With every mark kept, transcribe all of the records.
- - - -
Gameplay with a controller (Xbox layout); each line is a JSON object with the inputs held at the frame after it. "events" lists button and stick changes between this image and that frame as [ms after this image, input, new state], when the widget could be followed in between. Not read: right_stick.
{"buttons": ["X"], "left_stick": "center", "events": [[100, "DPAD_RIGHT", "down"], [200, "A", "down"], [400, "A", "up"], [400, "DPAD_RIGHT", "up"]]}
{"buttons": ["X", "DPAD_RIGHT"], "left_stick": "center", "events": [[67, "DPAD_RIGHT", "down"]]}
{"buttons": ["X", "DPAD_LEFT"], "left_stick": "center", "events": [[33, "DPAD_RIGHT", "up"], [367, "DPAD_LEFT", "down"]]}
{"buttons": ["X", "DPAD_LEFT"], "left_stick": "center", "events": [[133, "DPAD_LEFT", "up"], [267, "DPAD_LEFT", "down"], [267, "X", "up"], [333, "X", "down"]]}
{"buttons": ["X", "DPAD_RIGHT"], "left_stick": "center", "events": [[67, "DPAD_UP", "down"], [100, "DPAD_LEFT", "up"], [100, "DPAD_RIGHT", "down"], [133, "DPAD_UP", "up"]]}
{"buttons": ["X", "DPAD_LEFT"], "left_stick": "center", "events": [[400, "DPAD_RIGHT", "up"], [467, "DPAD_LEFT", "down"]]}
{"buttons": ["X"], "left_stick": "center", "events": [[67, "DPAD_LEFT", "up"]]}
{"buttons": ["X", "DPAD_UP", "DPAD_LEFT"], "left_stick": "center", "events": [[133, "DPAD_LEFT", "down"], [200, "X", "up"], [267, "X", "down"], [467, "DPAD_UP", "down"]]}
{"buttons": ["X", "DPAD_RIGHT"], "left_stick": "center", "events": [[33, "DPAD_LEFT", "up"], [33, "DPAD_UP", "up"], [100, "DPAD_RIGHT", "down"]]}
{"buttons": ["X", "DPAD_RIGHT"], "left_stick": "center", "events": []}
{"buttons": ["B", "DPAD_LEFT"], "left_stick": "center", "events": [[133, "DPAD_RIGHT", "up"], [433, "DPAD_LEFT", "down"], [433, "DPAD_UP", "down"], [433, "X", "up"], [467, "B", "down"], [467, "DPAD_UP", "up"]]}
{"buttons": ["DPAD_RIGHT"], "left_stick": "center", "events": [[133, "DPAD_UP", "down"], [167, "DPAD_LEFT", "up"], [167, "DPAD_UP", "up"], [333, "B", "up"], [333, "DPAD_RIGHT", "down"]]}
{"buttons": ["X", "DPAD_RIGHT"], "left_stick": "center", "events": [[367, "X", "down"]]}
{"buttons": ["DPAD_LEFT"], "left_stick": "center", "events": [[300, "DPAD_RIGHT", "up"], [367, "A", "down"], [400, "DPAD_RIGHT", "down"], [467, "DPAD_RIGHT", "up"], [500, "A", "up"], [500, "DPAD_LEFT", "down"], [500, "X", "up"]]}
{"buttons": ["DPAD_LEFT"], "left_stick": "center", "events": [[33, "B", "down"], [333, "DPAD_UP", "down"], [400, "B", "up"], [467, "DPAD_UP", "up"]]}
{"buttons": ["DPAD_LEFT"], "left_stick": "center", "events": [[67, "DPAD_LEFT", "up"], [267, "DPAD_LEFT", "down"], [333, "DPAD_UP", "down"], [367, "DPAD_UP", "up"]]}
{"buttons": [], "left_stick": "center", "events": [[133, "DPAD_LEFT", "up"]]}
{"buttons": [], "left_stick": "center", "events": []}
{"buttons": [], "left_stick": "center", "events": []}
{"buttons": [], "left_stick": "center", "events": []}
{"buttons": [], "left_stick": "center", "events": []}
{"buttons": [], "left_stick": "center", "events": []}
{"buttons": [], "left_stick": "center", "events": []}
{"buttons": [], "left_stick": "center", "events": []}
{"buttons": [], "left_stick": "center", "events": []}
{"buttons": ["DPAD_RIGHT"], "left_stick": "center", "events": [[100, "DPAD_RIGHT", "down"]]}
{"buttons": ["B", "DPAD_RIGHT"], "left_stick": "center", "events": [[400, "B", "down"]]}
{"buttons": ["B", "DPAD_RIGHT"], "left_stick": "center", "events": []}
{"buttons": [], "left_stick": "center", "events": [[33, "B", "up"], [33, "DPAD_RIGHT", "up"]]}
- - - -
Your response ->
Gameplay with a controller (Xbox layout); each line is a JSON object with the inputs held at the frame after it. "events" lists button and stick changes between this image and that frame as [ms after this image, input, new state], when the widget could be followed in between. Not read: right_stick.
{"buttons": ["X"], "left_stick": "center", "events": [[100, "DPAD_RIGHT", "down"], [200, "A", "down"], [400, "A", "up"], [400, "DPAD_RIGHT", "up"]]}
{"buttons": ["X", "DPAD_RIGHT"], "left_stick": "center", "events": [[67, "DPAD_RIGHT", "down"]]}
{"buttons": ["X", "DPAD_LEFT"], "left_stick": "center", "events": [[33, "DPAD_RIGHT", "up"], [367, "DPAD_LEFT", "down"]]}
{"buttons": ["X", "DPAD_LEFT"], "left_stick": "center", "events": [[133, "DPAD_LEFT", "up"], [267, "DPAD_LEFT", "down"], [267, "X", "up"], [333, "X", "down"]]}
{"buttons": ["X", "DPAD_RIGHT"], "left_stick": "center", "events": [[67, "DPAD_UP", "down"], [100, "DPAD_LEFT", "up"], [100, "DPAD_RIGHT", "down"], [133, "DPAD_UP", "up"]]}
{"buttons": ["X", "DPAD_LEFT"], "left_stick": "center", "events": [[400, "DPAD_RIGHT", "up"], [467, "DPAD_LEFT", "down"]]}
{"buttons": ["X"], "left_stick": "center", "events": [[67, "DPAD_LEFT", "up"]]}
{"buttons": ["X", "DPAD_UP", "DPAD_LEFT"], "left_stick": "center", "events": [[133, "DPAD_LEFT", "down"], [200, "X", "up"], [267, "X", "down"], [467, "DPAD_UP", "down"]]}
{"buttons": ["X", "DPAD_RIGHT"], "left_stick": "center", "events": [[33, "DPAD_LEFT", "up"], [33, "DPAD_UP", "up"], [100, "DPAD_RIGHT", "down"]]}
{"buttons": ["X", "DPAD_RIGHT"], "left_stick": "center", "events": []}
{"buttons": ["B", "DPAD_LEFT"], "left_stick": "center", "events": [[133, "DPAD_RIGHT", "up"], [433, "DPAD_LEFT", "down"], [433, "DPAD_UP", "down"], [433, "X", "up"], [467, "B", "down"], [467, "DPAD_UP", "up"]]}
{"buttons": ["DPAD_RIGHT"], "left_stick": "center", "events": [[133, "DPAD_UP", "down"], [167, "DPAD_LEFT", "up"], [167, "DPAD_UP", "up"], [333, "B", "up"], [333, "DPAD_RIGHT", "down"]]}
{"buttons": ["X", "DPAD_RIGHT"], "left_stick": "center", "events": [[367, "X", "down"]]}
{"buttons": ["DPAD_LEFT"], "left_stick": "center", "events": [[300, "DPAD_RIGHT", "up"], [367, "A", "down"], [400, "DPAD_RIGHT", "down"], [467, "DPAD_RIGHT", "up"], [500, "A", "up"], [500, "DPAD_LEFT", "down"], [500, "X", "up"]]}
{"buttons": ["DPAD_LEFT"], "left_stick": "center", "events": [[33, "B", "down"], [333, "DPAD_UP", "down"], [400, "B", "up"], [467, "DPAD_UP", "up"]]}
{"buttons": ["DPAD_LEFT"], "left_stick": "center", "events": [[67, "DPAD_LEFT", "up"], [267, "DPAD_LEFT", "down"], [333, "DPAD_UP", "down"], [367, "DPAD_UP", "up"]]}
{"buttons": [], "left_stick": "center", "events": [[133, "DPAD_LEFT", "up"]]}
{"buttons": [], "left_stick": "center", "events": []}
{"buttons": [], "left_stick": "center", "events": []}
{"buttons": [], "left_stick": "center", "events": []}
{"buttons": [], "left_stick": "center", "events": []}
{"buttons": [], "left_stick": "center", "events": []}
{"buttons": [], "left_stick": "center", "events": []}
{"buttons": [], "left_stick": "center", "events": []}
{"buttons": [], "left_stick": "center", "events": []}
{"buttons": ["DPAD_RIGHT"], "left_stick": "center", "events": [[100, "DPAD_RIGHT", "down"]]}
{"buttons": ["B", "DPAD_RIGHT"], "left_stick": "center", "events": [[400, "B", "down"]]}
{"buttons": ["B", "DPAD_RIGHT"], "left_stick": "center", "events": []}
{"buttons": [], "left_stick": "center", "events": [[33, "B", "up"], [33, "DPAD_RIGHT", "up"]]}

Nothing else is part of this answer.